Rev. Jackson said her church used the process to discuss how some endowment funds would be used. A key to making it work, she said, is understanding the circle is a covenant.
“If you keep in mind that this is a sacred moment under a solemn covenant that you make with each other, then it's a little bit more difficult to mistreat or silence another voice,” she said.
“My belief is once you come into a covenant, even if it's for 2 minutes, there's still a lingering connection,” Rev. Jackson said. “And I am hoping a connection is made throughout the conference so that we can do work of holy conferencing and do it in a way that lets Christ shine through … so, bless our hearts, when we get to the floor we remember ‘hey, I had a covenant with this person; I remember that this person is a child of God just like me and their opinions matter.”

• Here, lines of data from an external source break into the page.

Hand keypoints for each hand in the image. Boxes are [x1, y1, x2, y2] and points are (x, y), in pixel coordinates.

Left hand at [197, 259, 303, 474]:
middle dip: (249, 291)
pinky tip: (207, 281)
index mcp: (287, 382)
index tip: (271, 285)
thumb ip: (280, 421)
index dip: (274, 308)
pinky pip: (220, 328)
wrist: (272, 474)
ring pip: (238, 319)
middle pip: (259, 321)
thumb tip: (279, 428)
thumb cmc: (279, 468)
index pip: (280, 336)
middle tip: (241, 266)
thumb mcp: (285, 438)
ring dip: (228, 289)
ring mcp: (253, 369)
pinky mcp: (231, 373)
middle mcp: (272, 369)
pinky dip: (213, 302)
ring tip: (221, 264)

Rev. Bentum said the Circle Process team hopes participants will bring this experience back to their churches.
“Part of what we're trying to do is teach a method of communication to our churches,” he said. “It's not just a conversation, but also a way to teach them a tool.”
Rev. Bridge agrees, saying that she used it when she first came to her current church eight years ago after the pastor had been removed.
“I went in not knowing what issues were. Within one meeting, I knew there had been a tremendous hurt,” she said. “I didn't know what to do. I literally had no other tool in my toolbox except the Circle Process. So that's exactly what I did. I think first question I asked was not: ‘How have you been hurt?’ but ‘Where do you feel the presence of the Holy Spirit?’”
The process made a difference, Rev. Bridge said.
“Over the years, it's amazing how many people who were part of that circle in first week have brought it up and mentioned they walked away from that with a great sense of peace and a sense of healing,” she said.
Vision for Circle Process
Rev. Bentum, who serves on the Board of Ordained Ministry, was approached to be part of the Circle Process team by BOM Co-Chair Yoo-Yun Cho-Chang. He said Rev. Cho-Chang’s vision for the process is inspiring and will, he thinks, make it a successful experience.
“This whole idea did not come out of the Sessions Committee, not out of any leadership except for Yoo-Yun, who had this dream to do this and assembled a group,” Rev. Bentum said. “This is a lateral move – not a top-down or bottom-up move, but leadership taking responsibility and moving us ahead.
“I think that makes the experience more powerful – when you know this is someone’s vision. We’re not desperate to find something to do; we’re not required to this – it's somebody’s vision and we’re living it out. To me, that says a lot.”